Bereits in der von Heiner Geißler moderierten Schlichtung sei der integrale Taktfahrplan, den die Bahn nun samt einer Verdoppelung der Fahrgastzahlen im Fernverkehr anstrebt, ein Thema gewesen. „Damals hat die Bahn gesagt, dass man ihn nicht brauche, und nun ist der Bahnhof zu klein“, stellt Palmer nüchtern fest.

14 statt acht Bahnsteigkanten nötig

Die Rechnung dazu sei einfach, so Palmer: „Beim integralen Taktfahrplan treffen sich alle Züge zur gleichen Zeit. Erst fahren die Nah-, dann die Fernverkehrszüge in den Bahnhof ein, damit alle umsteigen können. Da es acht Nah- und sechs Fernverkehrslinien gibt, braucht man in Stuttgart 14 Bahnsteigkanten. Es gibt aber nur acht.“ Die nun aus dem Zielfahrplan für 2030 gewonnenen Erkenntnis verpasster Anschlüsse im Durchgangsbahnhof sei „zwangsläufig“.

„Wer als Bundesverkehrsminister den Deutschlandtakt will, muss in Stuttgart im Grunde sofort bauen“, so der Tübinger Verwaltungschef. Durch Umplanungen am Flughafen und Wendlingen sei das Projekt Stuttgart 21 bereits nachgebessert worden. Kommen müsse nun die sogenannte P-Option, die die Verbindung der stark belasteten aus Feuerbach zum Tiefbahnhof führenden Tunnel mit denen aus Bad Cannstatt beschreibt. „Baulich ist das bereits vorgesehen“, so Palmer. Auch die Gäubahn, für die der Regionalverband einen Anschluss im Stuttgarter Norden fordert, müsse in den Tiefbahnhof geführt werden. „Hier gibt es einen Engpass, der Anschluss wäre jetzt noch machbar“, sagt Palmer.

Gleise und Wohnungsbau möglich

Wer den Deutschlandtakt und auch aus Klimaschutzgründen die Verdoppelung des Bahnverkehrs wolle, brauche weitere Gleise. „Mindestens sechs, besser aber acht weitere Bahnsteigkanten und damit vier Gleise durch den Schlossgarten betreffen aber unmittelbar das Geschäft meines OB-Kollegen Fritz Kuhn“, so Palmer.

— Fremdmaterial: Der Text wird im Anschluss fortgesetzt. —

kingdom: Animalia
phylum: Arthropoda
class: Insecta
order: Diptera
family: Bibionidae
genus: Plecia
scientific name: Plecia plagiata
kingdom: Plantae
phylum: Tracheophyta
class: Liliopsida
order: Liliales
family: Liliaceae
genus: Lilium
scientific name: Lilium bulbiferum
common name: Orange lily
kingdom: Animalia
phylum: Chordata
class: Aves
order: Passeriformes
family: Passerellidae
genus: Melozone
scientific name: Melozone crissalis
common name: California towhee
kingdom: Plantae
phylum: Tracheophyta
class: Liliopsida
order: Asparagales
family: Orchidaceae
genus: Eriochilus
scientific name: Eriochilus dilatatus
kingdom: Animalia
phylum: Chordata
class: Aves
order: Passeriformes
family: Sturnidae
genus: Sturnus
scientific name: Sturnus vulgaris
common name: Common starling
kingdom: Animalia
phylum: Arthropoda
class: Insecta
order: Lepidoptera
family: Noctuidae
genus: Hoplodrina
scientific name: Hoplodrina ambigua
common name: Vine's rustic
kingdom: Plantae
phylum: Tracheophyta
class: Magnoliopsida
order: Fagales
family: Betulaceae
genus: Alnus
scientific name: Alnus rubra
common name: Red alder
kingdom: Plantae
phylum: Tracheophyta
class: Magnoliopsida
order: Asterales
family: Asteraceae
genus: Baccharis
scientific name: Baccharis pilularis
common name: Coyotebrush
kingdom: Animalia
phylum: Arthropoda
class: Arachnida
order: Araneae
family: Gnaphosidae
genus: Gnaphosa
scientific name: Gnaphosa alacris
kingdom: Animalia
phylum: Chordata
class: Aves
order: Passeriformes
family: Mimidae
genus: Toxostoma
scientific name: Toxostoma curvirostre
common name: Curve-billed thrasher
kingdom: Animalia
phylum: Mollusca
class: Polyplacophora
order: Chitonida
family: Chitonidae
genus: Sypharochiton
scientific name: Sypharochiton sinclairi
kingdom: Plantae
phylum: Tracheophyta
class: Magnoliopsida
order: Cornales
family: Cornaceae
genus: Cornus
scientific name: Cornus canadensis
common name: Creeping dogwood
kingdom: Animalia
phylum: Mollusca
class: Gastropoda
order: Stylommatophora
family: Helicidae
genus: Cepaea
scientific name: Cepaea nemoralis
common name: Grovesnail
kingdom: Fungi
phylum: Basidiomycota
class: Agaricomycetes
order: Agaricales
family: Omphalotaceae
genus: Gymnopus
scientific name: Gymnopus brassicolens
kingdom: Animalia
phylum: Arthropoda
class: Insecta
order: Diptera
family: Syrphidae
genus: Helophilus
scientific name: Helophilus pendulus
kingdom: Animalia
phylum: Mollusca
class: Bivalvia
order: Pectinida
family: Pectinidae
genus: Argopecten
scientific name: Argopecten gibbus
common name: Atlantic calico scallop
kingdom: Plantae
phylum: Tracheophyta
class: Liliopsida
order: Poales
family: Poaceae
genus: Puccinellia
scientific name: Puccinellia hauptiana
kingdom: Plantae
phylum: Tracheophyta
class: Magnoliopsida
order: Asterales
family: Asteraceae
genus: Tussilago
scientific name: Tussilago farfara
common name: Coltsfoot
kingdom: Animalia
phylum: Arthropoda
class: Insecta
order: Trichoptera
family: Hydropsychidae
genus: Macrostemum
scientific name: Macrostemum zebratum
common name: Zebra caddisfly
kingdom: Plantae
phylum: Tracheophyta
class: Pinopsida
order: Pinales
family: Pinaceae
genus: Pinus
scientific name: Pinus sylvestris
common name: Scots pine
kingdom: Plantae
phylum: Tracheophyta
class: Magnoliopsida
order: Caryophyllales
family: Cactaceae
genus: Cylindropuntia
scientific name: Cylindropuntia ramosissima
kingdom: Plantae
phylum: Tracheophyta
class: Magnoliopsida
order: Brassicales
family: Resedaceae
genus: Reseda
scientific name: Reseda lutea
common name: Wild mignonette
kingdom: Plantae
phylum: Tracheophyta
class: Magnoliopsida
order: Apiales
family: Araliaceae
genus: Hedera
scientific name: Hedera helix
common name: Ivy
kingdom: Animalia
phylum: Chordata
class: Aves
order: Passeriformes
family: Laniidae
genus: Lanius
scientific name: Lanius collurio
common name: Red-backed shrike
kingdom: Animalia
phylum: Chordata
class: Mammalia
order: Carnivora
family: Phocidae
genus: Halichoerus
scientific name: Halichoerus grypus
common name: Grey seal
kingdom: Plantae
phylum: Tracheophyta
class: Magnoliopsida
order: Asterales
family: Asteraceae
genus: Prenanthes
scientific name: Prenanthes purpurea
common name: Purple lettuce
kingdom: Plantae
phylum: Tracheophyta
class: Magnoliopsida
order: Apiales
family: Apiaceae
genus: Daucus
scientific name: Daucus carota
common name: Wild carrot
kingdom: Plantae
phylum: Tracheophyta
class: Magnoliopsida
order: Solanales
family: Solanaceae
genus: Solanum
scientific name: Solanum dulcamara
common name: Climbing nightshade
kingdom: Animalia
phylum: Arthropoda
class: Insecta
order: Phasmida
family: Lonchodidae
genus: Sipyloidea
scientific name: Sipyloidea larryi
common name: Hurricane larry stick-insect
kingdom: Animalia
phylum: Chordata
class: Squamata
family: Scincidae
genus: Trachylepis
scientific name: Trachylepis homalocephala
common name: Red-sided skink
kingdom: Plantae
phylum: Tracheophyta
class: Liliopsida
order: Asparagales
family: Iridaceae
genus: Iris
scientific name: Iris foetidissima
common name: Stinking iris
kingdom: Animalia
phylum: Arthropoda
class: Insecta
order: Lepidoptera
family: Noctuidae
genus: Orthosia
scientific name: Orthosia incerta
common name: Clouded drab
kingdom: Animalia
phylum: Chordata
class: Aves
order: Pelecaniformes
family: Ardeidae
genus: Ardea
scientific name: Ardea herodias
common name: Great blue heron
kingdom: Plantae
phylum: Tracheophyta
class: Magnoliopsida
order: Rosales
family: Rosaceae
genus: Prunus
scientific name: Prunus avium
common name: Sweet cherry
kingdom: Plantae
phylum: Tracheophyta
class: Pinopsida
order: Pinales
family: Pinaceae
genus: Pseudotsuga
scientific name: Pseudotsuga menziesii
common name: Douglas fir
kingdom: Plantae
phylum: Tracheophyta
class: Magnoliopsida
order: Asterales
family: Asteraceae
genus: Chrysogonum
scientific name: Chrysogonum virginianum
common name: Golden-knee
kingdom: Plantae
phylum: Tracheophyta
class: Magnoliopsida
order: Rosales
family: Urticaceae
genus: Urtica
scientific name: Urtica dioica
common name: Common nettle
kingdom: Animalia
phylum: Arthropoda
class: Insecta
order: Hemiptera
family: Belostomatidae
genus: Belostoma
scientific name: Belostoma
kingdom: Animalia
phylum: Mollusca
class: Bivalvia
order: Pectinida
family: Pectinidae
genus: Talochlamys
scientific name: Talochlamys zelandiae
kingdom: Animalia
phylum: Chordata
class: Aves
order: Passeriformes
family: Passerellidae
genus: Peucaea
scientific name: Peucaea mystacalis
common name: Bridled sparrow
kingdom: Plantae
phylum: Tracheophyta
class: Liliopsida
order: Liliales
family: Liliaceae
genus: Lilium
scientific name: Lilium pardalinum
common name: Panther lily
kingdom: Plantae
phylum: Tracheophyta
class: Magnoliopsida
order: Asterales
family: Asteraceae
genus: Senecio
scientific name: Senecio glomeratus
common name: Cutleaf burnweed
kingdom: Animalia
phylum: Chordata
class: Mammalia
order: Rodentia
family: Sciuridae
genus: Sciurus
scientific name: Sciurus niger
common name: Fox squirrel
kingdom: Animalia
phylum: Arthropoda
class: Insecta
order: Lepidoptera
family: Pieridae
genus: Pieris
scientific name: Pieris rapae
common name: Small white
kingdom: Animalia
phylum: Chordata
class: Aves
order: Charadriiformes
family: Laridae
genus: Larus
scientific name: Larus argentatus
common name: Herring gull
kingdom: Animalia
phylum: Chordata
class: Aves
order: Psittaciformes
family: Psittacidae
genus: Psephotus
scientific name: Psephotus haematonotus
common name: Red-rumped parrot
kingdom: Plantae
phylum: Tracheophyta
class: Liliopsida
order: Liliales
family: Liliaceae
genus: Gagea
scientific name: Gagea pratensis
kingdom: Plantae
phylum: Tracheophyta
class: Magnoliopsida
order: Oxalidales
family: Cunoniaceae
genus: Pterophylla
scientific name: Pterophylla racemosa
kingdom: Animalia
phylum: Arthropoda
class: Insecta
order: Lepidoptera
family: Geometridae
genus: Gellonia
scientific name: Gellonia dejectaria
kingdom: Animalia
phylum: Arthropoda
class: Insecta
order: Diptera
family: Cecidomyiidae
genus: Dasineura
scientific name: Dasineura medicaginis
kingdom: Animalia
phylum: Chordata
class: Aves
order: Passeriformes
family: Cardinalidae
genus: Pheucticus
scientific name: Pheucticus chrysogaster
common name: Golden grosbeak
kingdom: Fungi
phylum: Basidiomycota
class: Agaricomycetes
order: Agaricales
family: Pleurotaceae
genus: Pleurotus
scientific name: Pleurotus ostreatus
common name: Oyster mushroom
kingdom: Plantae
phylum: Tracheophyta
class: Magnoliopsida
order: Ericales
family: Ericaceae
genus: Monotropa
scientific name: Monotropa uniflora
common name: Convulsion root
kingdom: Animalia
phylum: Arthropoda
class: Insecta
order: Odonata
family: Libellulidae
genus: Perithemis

Der Kreisverband der Grünen in Stuttgart hat bereits im Februar in einer Resolution bei nur drei Gegenstimmen für unterirdische Zusatzgleise votiert, die im 90-Grad-Winkel unmittelbar vor dem Tiefbahnhof enden sollen. Weil oben Wohnungsbau stattfinden solle, müsse man „nicht über oberirdische, sondern auch über unterirdische Lösungen reden“, hatte Verkehrsminister Winfried Hermann (Grüne) damals geworben. „Es geht um Zulaufgleise in der Ebene minus 1“, sagt Hermann heute.